Re: [RFC PATCH 4/4] x86/TSC: Use RDTSCP

From: Andy Lutomirski
Date: Wed Dec 12 2018 - 13:50:47 EST

On Wed, Dec 12, 2018 at 10:45 AM Borislav Petkov <bp@xxxxxxxxx> wrote:
> On Wed, Dec 12, 2018 at 10:07:03AM -0800, Andy Lutomirski wrote:
> > You're proving my point, I think. CPUID, IRET, MOV to CR, etc are
> > "serializing". LFENCE, on many CPUd and depending on MSRs, is a
> > different kind of serializing. MFENCE is something else. All LOCK
> > instructions are some kind of barrier, but I don't think anyone calls
> > them "serializing".
> Yeah, peterz and I hashed it out a bit today on IRC about the different
> meanings of serializing. I see your point now.
> > The uaccess users of barrier_nospec() are presumably looking for a
> > speculation barrier in the sense of "CPU, please don't execute the
> > code after this until you're sure that this code should be executed
> > for real and until all inputs are known, not guessed."
> Yeah, I believe AMD's paper has this nicely written:
> Description: Set an MSR in the processor so that LFENCE is a dispatch
> serializing instruction and then use LFENCE in code streams to
> serialize dispatch (LFENCE is faster than RDTSCP which is also dispatch
> serializing). This mode of LFENCE may be enabled by setting MSR
> C001_1029[1]=1.
> Effect: Upon encountering an LFENCE when the MSR bit is set, dispatch
> will stop until the LFENCE instruction becomes the oldest instruction in
> the machine."
> which is basically what you want for the whole mitigation crap if you
> want to kill speculation - you simply hold dispatch until the LFENCE
> retires.
> > The property I want for RDTSC ordering is much weaker: I want it to be
> > ordered like a load. Imagine that, instead of an on-chip TSC, the TSC
> > is literally a location in main memory that gets incremented by an
> > extra dedicated CPU every nanosecond or so. I want users of RDTSC to
> > work as if they were reading such a location in memory using an
> > ordinary load. I believe this gives the real desired property that it
> > should be impossible to observe the TSC going backwards. This is a
> > much weaker form of serialization.
> Well, in that case you need something new.
> Because, the moment you have a RDTSC in flight and a second RDTSC comes
> in and that second RDTSC must *not* bypass the first one and execute
> earlier due to OoO, you need to impose some ordering. And that's pretty
> much uarch-dependent, I'd say.
> And I guess on AMD the way to do that is to stop dispatch until the
> first RDTSC retires.
> Can it be done faster? Sure. And I'm pretty sure there's a lot of pesky
> little hw details we're not even hearing of, which get in the way.
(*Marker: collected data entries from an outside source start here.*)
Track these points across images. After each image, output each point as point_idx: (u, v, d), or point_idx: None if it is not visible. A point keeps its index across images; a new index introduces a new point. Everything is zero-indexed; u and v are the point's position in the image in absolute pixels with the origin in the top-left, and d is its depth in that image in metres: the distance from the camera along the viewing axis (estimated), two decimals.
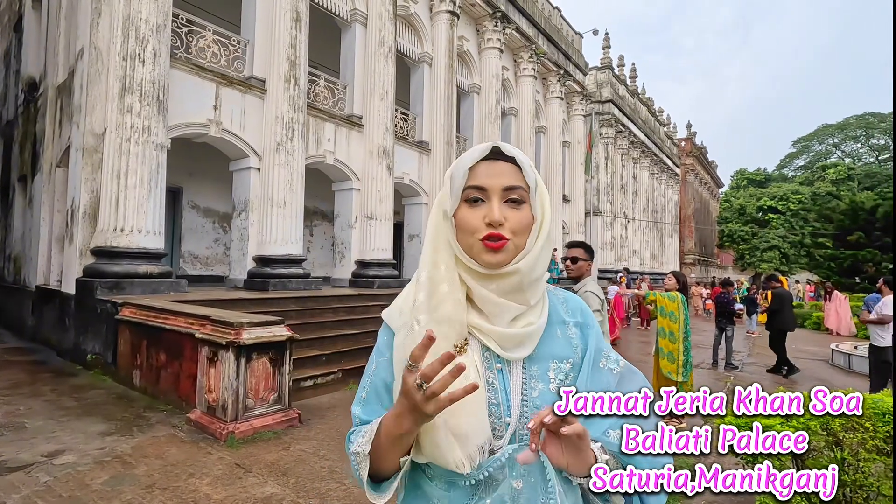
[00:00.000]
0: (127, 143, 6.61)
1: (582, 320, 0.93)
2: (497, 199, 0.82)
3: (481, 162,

As far as I know, RDTSCP gets the job done, as does LFENCE, RDTSC on
Intel. There was a big discussion a few years ago where we changed it
from LFENCE;RDTSC;LFENCE to just LFENCE;RDTSC after everyone was
reasonably convinced that the uarch would not dispatch two RDTSCs
backwards if the first one was immediately preceeded by LFENCE.